Not only is NASCAR expanding geographically, it is also focused on increased ethnic diversity as well. Just how can a drive to actually add to the over-all fan base be a bad thing?


1999

2003

Trend

Hispanic

3.6 percent

8.6 percent

+139 percent

African-American

4.9 percent

9.1 percent

+86 percent

Source: NASCAR

Also, more than half of NASCAR fans fall between the ages of 18 and 44 with an annual income of more than $50,000, and women account for 40 percent of the fan base. Just how many 'marketing strategies' do we see that wants to target this very audience? What began in 1948 as an exposition of Southern bravado and a weekly bootlegger contest, today trails only the NFL as the nation’s most popular sport, and the reason for that is pretty clear.

Nascar (mainly the France family) saw the long term potential of their product long before the old guard fan realised what had hit them. That potential was the 'nation wide marketability', both on and off the track. Nascar boasts that they have over 75 million fans, and over half of them are considered 'hardcore'. Talk about a marketer's dream! Nascar was and still is successful in selling the "marketer's dream" with a true customer relationship management, technology innovation and integration, and the 'power of a brand' it's fan base had become to understand.

Fortune 500 companies have been struggling for years about how to increase revenues and lower costs balanced with growing thier customer base, strengthening customer loyalty, offering best in class service, building brand identity and investing in technology to improve the customers’ experience. Nascar can get an A+ in just about everyone of those categories, something that few other companies can say.

I stated above, Nascar has been very successful in 'growing the fan base'. What I'll call the 'big three' Nascar race venues (Daytona, Indy and Dega), last year sold an average of 186,000 tickets per Cup event at an average ticket price of $75. Other well placed race venues include Texas, Phoenix and Chicago. TMS and PIR is one way NASCAR is capitalizing on one of our nation’s fastest growing populations, Hispanics. According to the U.S. Census Bureau the Hispanic population will nearly triple from 35 million to 102 million people by 2050. Can you say 'Juan Pablo'?
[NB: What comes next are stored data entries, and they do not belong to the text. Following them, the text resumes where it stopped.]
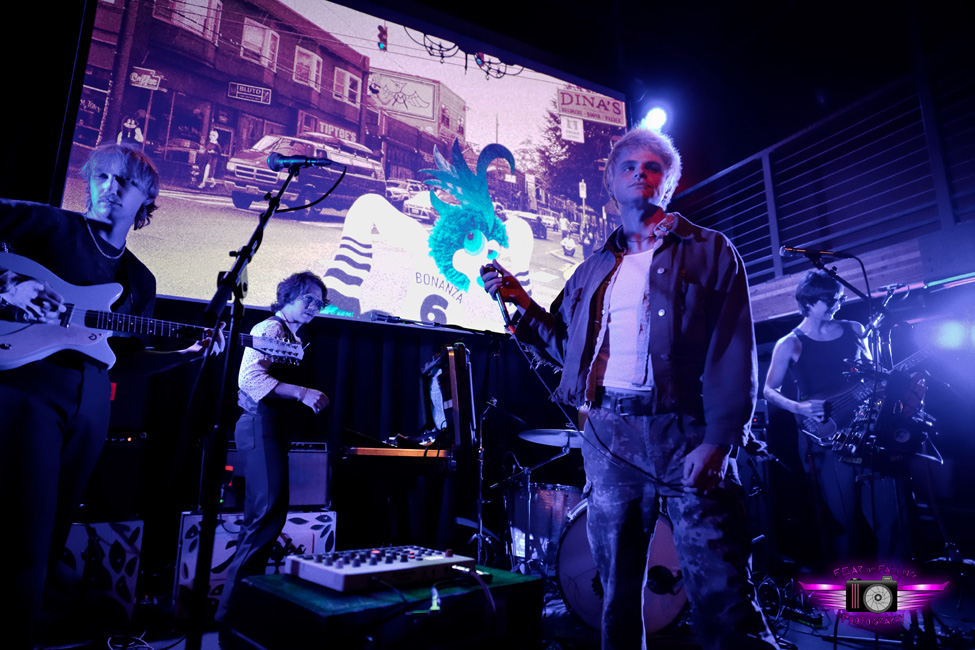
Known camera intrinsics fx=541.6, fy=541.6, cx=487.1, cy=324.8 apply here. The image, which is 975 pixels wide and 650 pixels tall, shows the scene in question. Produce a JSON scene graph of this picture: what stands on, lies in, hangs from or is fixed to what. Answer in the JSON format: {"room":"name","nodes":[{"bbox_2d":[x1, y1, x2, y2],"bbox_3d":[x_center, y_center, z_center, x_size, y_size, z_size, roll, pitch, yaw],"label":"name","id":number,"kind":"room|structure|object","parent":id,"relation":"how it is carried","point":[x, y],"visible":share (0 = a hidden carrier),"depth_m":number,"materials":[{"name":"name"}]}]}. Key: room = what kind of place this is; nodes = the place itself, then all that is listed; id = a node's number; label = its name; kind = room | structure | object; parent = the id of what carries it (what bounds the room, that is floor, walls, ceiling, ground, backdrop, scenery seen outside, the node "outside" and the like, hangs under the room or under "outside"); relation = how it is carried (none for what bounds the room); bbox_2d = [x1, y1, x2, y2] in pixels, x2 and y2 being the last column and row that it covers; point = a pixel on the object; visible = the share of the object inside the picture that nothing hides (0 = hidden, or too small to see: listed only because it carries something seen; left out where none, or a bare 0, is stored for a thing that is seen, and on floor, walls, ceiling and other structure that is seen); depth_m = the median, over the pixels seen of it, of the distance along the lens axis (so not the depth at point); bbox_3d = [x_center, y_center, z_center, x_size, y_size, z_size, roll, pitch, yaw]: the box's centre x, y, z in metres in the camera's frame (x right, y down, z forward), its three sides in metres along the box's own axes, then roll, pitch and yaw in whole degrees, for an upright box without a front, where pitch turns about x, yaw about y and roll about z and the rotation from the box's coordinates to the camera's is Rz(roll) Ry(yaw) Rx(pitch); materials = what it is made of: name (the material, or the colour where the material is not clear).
{"room":"event hall","nodes":[
{"label":"event hall","id":0,"kind":"room"},
{"bbox_2d":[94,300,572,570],"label":"black curtain","id":1,"kind":"object","parent":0,"point":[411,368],"visible":0.5,"depth_m":3.98,"materials":[{"name":"black fabric"}]},
{"bbox_2d":[15,554,974,649],"bbox_3d":[0.353,1.274,1.716,6.084,0.144,4.460,7,-15,-27],"label":"floor","id":2,"kind":"structure","parent":0,"point":[840,647],"depth_m":2.52,"materials":[{"name":"black"}]},
{"bbox_2d":[47,518,144,628],"bbox_3d":[-1.983,1.120,2.498,0.548,0.469,0.579,-8,-16,33],"label":"speaker cabinet","id":3,"kind":"object","parent":2,"relation":"on","point":[140,522],"visible":0.59,"depth_m":2.39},
{"bbox_2d":[80,431,146,519],"bbox_3d":[-1.988,0.741,2.703,0.350,0.391,0.407,-10,-16,37],"label":"amplifier","id":4,"kind":"object","parent":3,"relation":"on","point":[109,493],"visible":0.68,"depth_m":2.63,"materials":[{"name":"black"}]},
{"bbox_2d":[0,142,205,649],"bbox_3d":[-1.469,0.195,1.823,0.716,1.778,0.626,7,-15,-27],"label":"man","id":5,"kind":"object","parent":2,"relation":"on","point":[130,196],"visible":0.95,"depth_m":1.75},
{"bbox_2d":[0,253,306,371],"bbox_3d":[-1.312,-0.020,2.079,0.934,0.411,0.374,7,-15,-27],"label":"electric guitar","id":6,"kind":"object","parent":5,"relation":"in","point":[8,338],"visible":0.92,"depth_m":1.95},
{"bbox_2d":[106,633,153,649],"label":"cable","id":7,"kind":"object","parent":2,"relation":"on","point":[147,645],"visible":0.96,"depth_m":2.12,"materials":[{"name":"white plastic"}]},
{"bbox_2d":[173,507,337,615],"bbox_3d":[-1.232,1.228,2.912,0.742,0.470,0.483,7,-15,-27],"label":"amplifier","id":8,"kind":"object","parent":2,"relation":"on","point":[184,533],"visible":0.42,"depth_m":2.70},
{"bbox_2d":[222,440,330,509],"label":"amplifier","id":9,"kind":"object","parent":8,"relation":"on","point":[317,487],"visible":0.55,"depth_m":3.09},
{"bbox_2d":[189,160,327,649],"bbox_3d":[-0.740,0.248,1.745,0.625,1.687,0.688,7,-15,-27],"label":"microphone stand","id":10,"kind":"object","parent":2,"relation":"on","point":[208,559],"visible":0.98,"depth_m":1.64,"materials":[{"name":"black metal"}]},
{"bbox_2d":[267,153,333,170],"bbox_3d":[-0.678,-0.590,1.991,0.231,0.100,0.085,7,-15,-27],"label":"microphone","id":11,"kind":"object","parent":10,"relation":"attached to","point":[285,163],"visible":0.98,"depth_m":1.96,"materials":[{"name":"black metal"}]},
{"bbox_2d":[220,272,332,621],"bbox_3d":[-1.064,0.574,2.782,0.526,1.624,0.617,7,-15,-27],"label":"man","id":12,"kind":"object","parent":2,"relation":"on","point":[317,294],"visible":0.93,"depth_m":2.62},
{"bbox_2d":[222,566,545,649],"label":"table","id":13,"kind":"object","parent":2,"relation":"on","point":[479,592],"visible":0.83,"depth_m":1.14,"materials":[{"name":"black"}]},
{"bbox_2d":[282,545,475,593],"bbox_3d":[-0.263,0.597,1.370,0.428,0.060,0.400,12,-18,-42],"label":"audio mixer","id":14,"kind":"object","parent":13,"relation":"on","point":[363,567],"visible":0.98,"depth_m":1.28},
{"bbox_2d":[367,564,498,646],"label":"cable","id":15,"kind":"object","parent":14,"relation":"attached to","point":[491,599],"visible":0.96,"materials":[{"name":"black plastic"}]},
{"bbox_2d":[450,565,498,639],"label":"cable","id":16,"kind":"object","parent":14,"relation":"attached to","point":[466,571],"visible":0.98,"depth_m":1.25,"materials":[{"name":"black plastic"}]},
{"bbox_2d":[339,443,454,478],"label":"keyboard","id":17,"kind":"object","parent":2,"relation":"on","point":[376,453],"visible":0.89,"depth_m":2.48,"materials":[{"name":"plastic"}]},
{"bbox_2d":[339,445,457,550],"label":"keyboard stand","id":18,"kind":"object","parent":2,"relation":"on","point":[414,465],"visible":0.74,"depth_m":2.86,"materials":[{"name":"black"}]},
{"bbox_2d":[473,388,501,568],"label":"microphone stand","id":19,"kind":"object","parent":2,"relation":"on","point":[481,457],"visible":0.86,"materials":[{"name":"black metal"}]},
{"bbox_2d":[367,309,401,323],"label":"microphone","id":20,"kind":"object","parent":19,"relation":"attached to","point":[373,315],"visible":0.97,"depth_m":2.98,"materials":[{"name":"black metal"}]},
{"bbox_2d":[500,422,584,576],"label":"cymbal stand","id":21,"kind":"object","parent":2,"relation":"on","point":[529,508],"visible":0.65,"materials":[{"name":"silver metal"}]},
{"bbox_2d":[506,481,584,575],"bbox_3d":[0.482,1.389,3.727,0.642,0.631,0.637,7,-15,-27],"label":"drum","id":22,"kind":"object","parent":2,"relation":"on","point":[542,493],"visible":0.55,"depth_m":3.53,"materials":[{"name":"metal"}]},
{"bbox_2d":[554,494,688,633],"bbox_3d":[0.762,1.105,2.889,0.827,0.801,0.868,7,-15,-27],"label":"bass drum","id":23,"kind":"object","parent":2,"relation":"on","point":[563,546],"visible":0.55,"depth_m":2.52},
{"bbox_2d":[520,428,584,448],"bbox_3d":[0.474,0.717,3.445,0.510,0.108,0.492,7,-15,-27],"label":"cymbal","id":24,"kind":"object","parent":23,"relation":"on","point":[544,438],"visible":0.73,"depth_m":3.43,"materials":[{"name":"silver metal"}]},
{"bbox_2d":[483,127,782,649],"bbox_3d":[0.440,0.203,1.741,0.608,1.756,0.846,7,-15,-27],"label":"man","id":25,"kind":"object","parent":2,"relation":"on","point":[657,374],"visible":0.99,"depth_m":1.53},
{"bbox_2d":[479,263,517,331],"bbox_3d":[0.044,-0.099,1.982,0.102,0.205,0.245,7,-15,-27],"label":"microphone","id":26,"kind":"object","parent":25,"relation":"in","point":[506,317],"visible":0.83,"depth_m":1.93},
{"bbox_2d":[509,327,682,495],"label":"microphone cable","id":27,"kind":"object","parent":26,"relation":"attached to","point":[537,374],"visible":0.94,"depth_m":1.85,"materials":[{"name":"black plastic"}]},
{"bbox_2d":[762,269,891,565],"bbox_3d":[2.073,0.602,3.292,0.610,1.825,0.727,7,-15,-27],"label":"man","id":28,"kind":"object","parent":2,"relation":"on","point":[777,374],"visible":0.85,"depth_m":3.19},
{"bbox_2d":[796,339,942,447],"bbox_3d":[2.268,0.394,3.225,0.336,0.567,0.542,7,-15,-27],"label":"bass guitar","id":29,"kind":"object","parent":28,"relation":"in","point":[825,427],"visible":0.73,"depth_m":3.23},
{"bbox_2d":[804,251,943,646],"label":"microphone stand","id":30,"kind":"object","parent":2,"relation":"on","point":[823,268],"visible":0.78,"depth_m":2.40,"materials":[{"name":"black metal"}]},
{"bbox_2d":[779,244,849,259],"bbox_3d":[1.607,-0.353,2.661,0.259,0.102,0.141,7,-15,-27],"label":"microphone","id":31,"kind":"object","parent":30,"relation":"attached to","point":[785,249],"visible":0.98,"depth_m":2.64,"materials":[{"name":"black metal"}]},
{"bbox_2d":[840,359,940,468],"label":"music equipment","id":32,"kind":"object","parent":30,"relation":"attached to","point":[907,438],"visible":0.79,"depth_m":2.50,"materials":[{"name":"black"}]},
{"bbox_2d":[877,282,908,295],"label":"microphone","id":33,"kind":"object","parent":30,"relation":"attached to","point":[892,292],"visible":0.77,"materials":[{"name":"black metal"}]},
{"bbox_2d":[369,0,974,169],"bbox_3d":[0.623,-3.363,3.362,8.033,0.348,6.465,7,-15,-27],"label":"ceiling","id":34,"kind":"structure","parent":0,"point":[829,12],"depth_m":5.43,"materials":[{"name":"black paint"}]},
{"bbox_2d":[59,0,629,338],"bbox_3d":[-0.642,-1.451,4.516,4.676,2.975,0.263,7,-15,-27],"label":"projection screen","id":35,"kind":"object","parent":34,"relation":"hanging from","point":[201,216],"visible":0.86,"depth_m":4.12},
{"bbox_2d":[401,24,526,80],"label":"chandelier","id":36,"kind":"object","parent":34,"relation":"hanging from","point":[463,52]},
{"bbox_2d":[640,104,669,131],"bbox_3d":[1.633,-2.004,5.267,0.279,0.258,0.287,7,-15,-27],"label":"stage light","id":37,"kind":"object","parent":34,"relation":"attached to","point":[659,116],"visible":0.77,"depth_m":5.20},
{"bbox_2d":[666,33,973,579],"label":"right wall","id":38,"kind":"structure","parent":0,"point":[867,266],"depth_m":3.36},
{"bbox_2d":[669,54,974,303],"bbox_3d":[3.091,-1.264,3.936,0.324,1.533,4.343,7,-15,-27],"label":"balcony railing","id":39,"kind":"object","parent":38,"relation":"attached to","point":[838,118],"visible":0.78,"depth_m":4.30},
{"bbox_2d":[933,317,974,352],"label":"stage light","id":40,"kind":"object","parent":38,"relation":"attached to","point":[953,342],"visible":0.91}
]}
One of the other visions Nascar has been most successful at is the investing in technology to improve their customers’ experience, or the integrated experience. Attending a Nascar event, gives one a chance to experience the sport like not other sport offers. From scanners, to listen to the behind the scenes workings of teams/networks, to the garage/pit access, Nascar has been in the forefront in the race day experience. To this day, I don't understand why the NFL and a few other sports do not offer the vehicle to allow fans at the stadium to listen to the coach/coordinators chat of their headsets.

But Nascar has not stopped there, they have also tapped into the greatness of the home PC and the Internet, by making it possible to listen to the same scanner chat via 'TrackPass'. PitCommand offers a bird's eye view of all 43 cars via the Internet, as is a great companion to watching the race's network coverage. Let’s see, NASCAR has found a way to integrate fans, drivers, and pit crews through headsets, cell phones, scanners and even PCs.

The old guard to this day criticises Nascar for turning their sport from a 'regional spectacle' to a 'national phenomenon'. A year or so of declining TeVee ratings of this juggernaut doesn't even come close to what the old guard claims to be 'signs of failure', compared to the two plus decades of growth the sport has enjoyed. But I guess if the 'old guard' gets their way in the end, they would rather see their sport in old antiquated venues that refuse to upgrade, have their races televised on some obscure cable network, have their race teams become so underfunded due to limited sponsorship exposure, and have an over perception of limited growth potential.


2 comments:

Gvav1 said...

I love the stats...quite eye opening!

Sounds like the "old guard" has just enjoyed too much moonshine to think straight. Vroom...

Snafam said...

Every other Amercian based motorsports competition would LOVE to have even a small portion of the success of NASCAR.